DEINE AUFGABE. Stelle bitte die Zeilen aller folgenden Datensätze als Markdown-Tabelle mit den Spalten „Nr.“ und „Zeile“ dar und lass dabei Leerzeilen weg. Die Bilder gehören nicht in die Tabelle.

**** DIE DATENSÄTZE ****

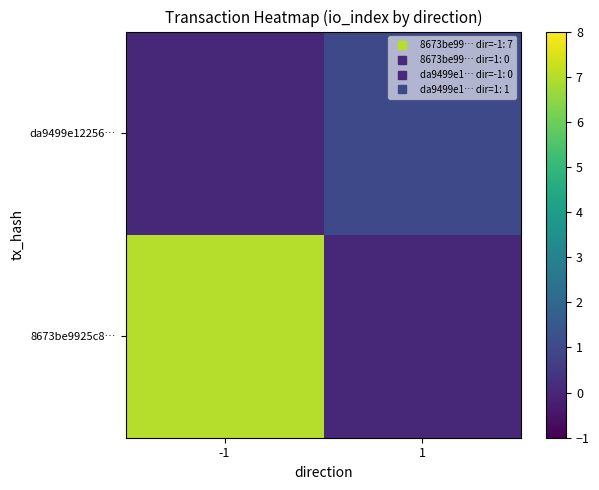

Count the number of categories in the chart.

2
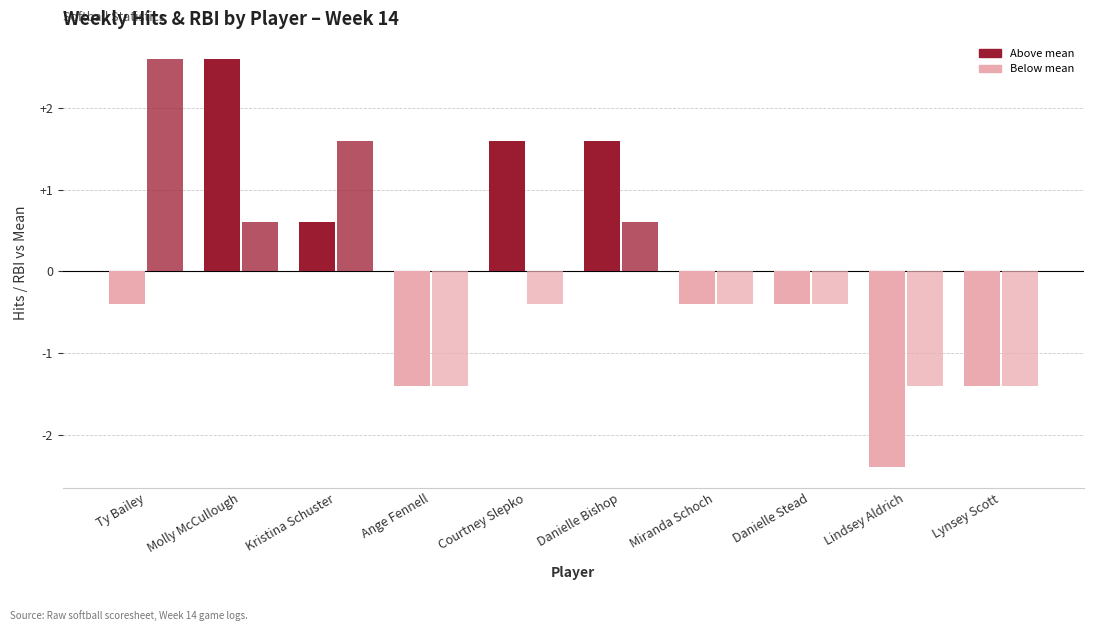

What is the total value across all series at Courtney Slepko?

1.2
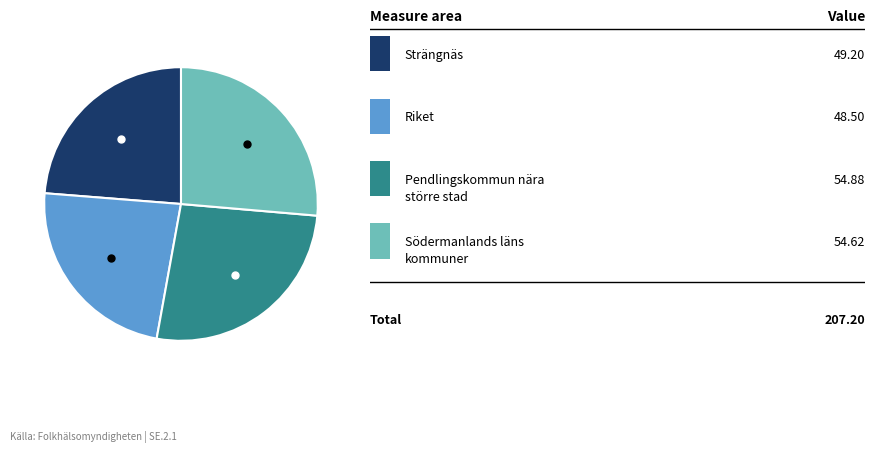

Does any single category account for the majority?

No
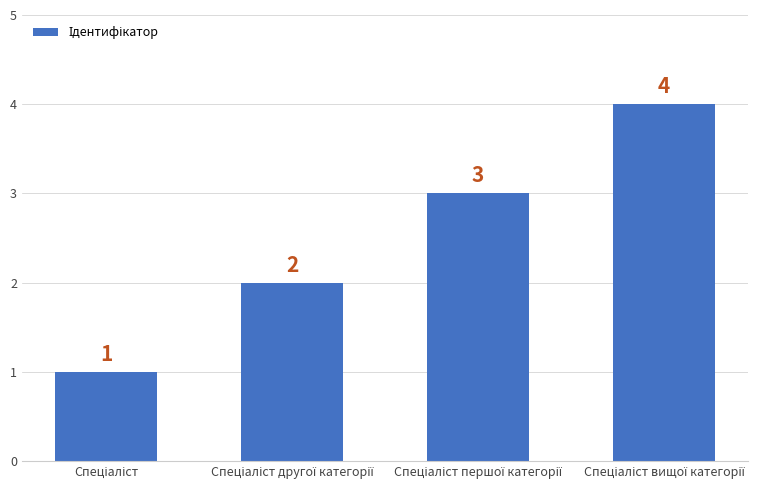

What is the greatest value displayed?

4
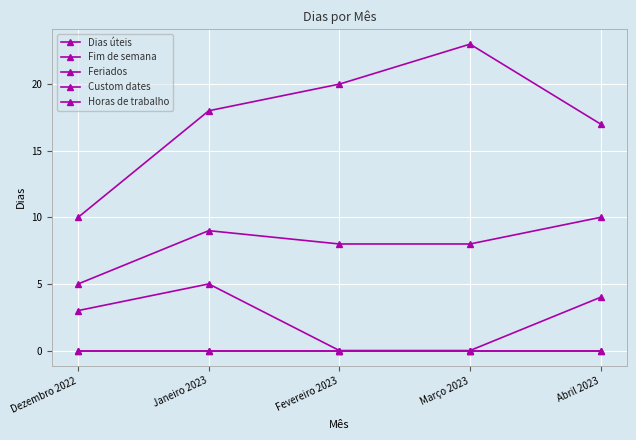

Where is the first local maximum for Fim de semana?

Janeiro 2023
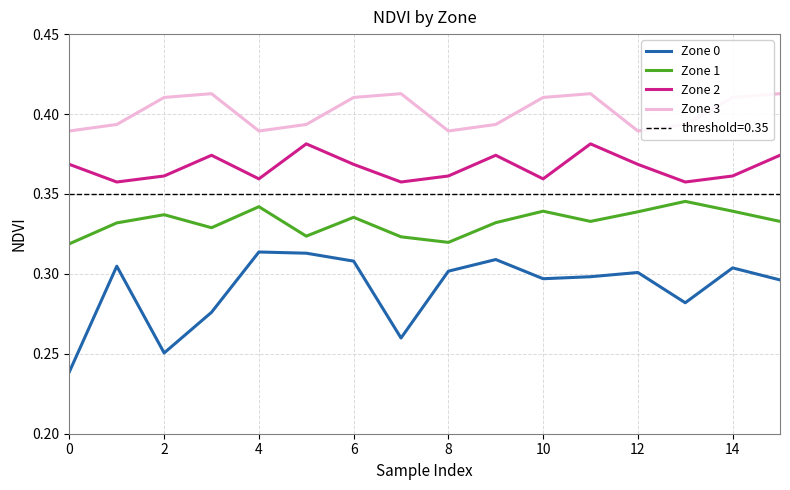

The value of Zone 0 at 14 is 0.3. True or false?

True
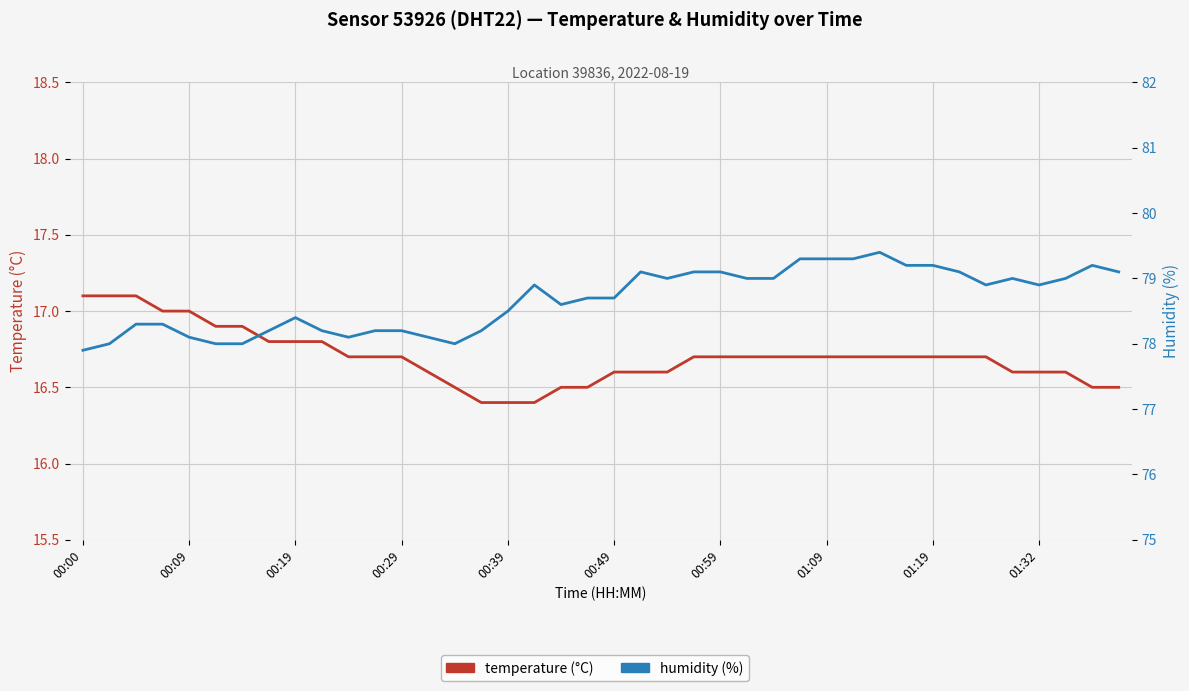

The value of temperature at 00:00 is 4.3. True or false?

False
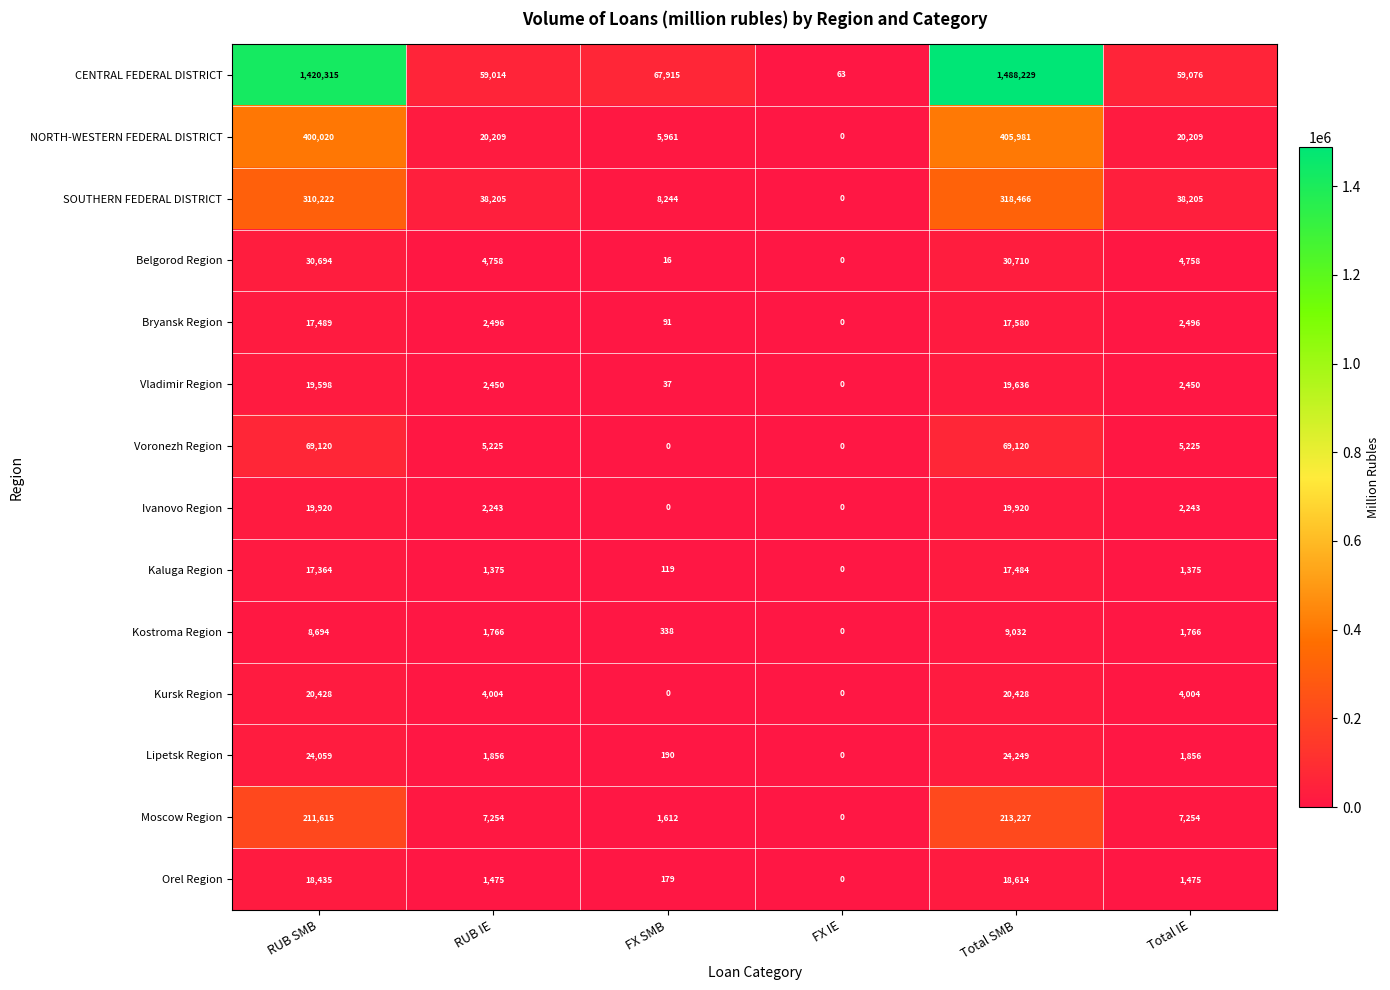

What is the greatest value displayed?

1488229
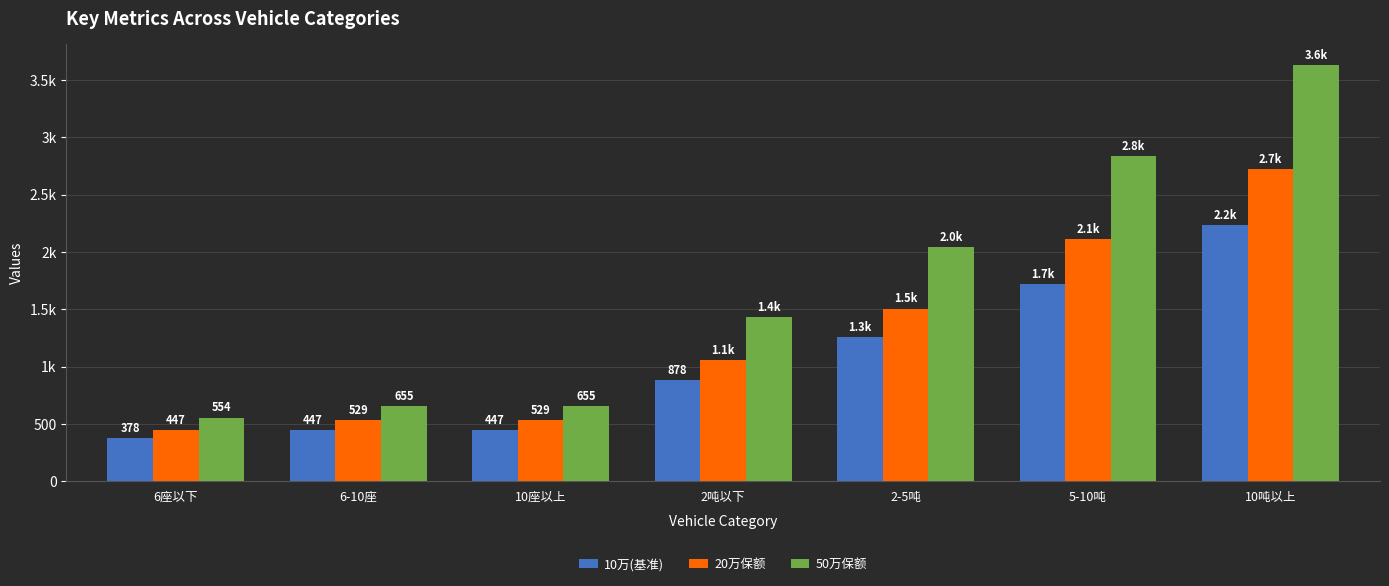

What is the value of the 50万保额 bar at the 2nd from the left?

655.4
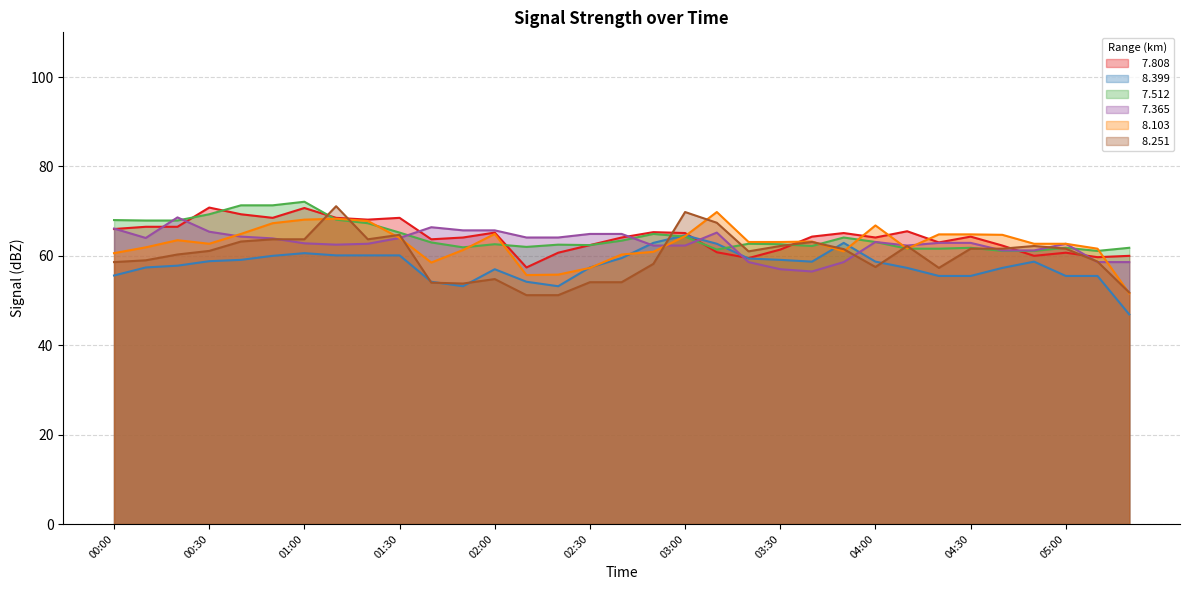

What is the label of the 22nd point from the right?

01:50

****

LÖSUNG FOLGT.
| Nr. | Zeile |
|---|---|
| 1 | Count the number of categories in the chart. |
| 2 | 2 |
| 3 | What is the total value across all series at Courtney Slepko? |
| 4 | 1.2 |
| 5 | Does any single category account for the majority? |
| 6 | No |
| 7 | What is the greatest value displayed? |
| 8 | 4 |
| 9 | Where is the first local maximum for Fim de semana? |
| 10 | Janeiro 2023 |
| 11 | The value of Zone 0 at 14 is 0.3. True or false? |
| 12 | True |
| 13 | The value of temperature at 00:00 is 4.3. True or false? |
| 14 | False |
| 15 | What is the greatest value displayed? |
| 16 | 1488229 |
| 17 | What is the value of the 50万保额 bar at the 2nd from the left? |
| 18 | 655.4 |
| 19 | What is the label of the 22nd point from the right? |
| 20 | 01:50 |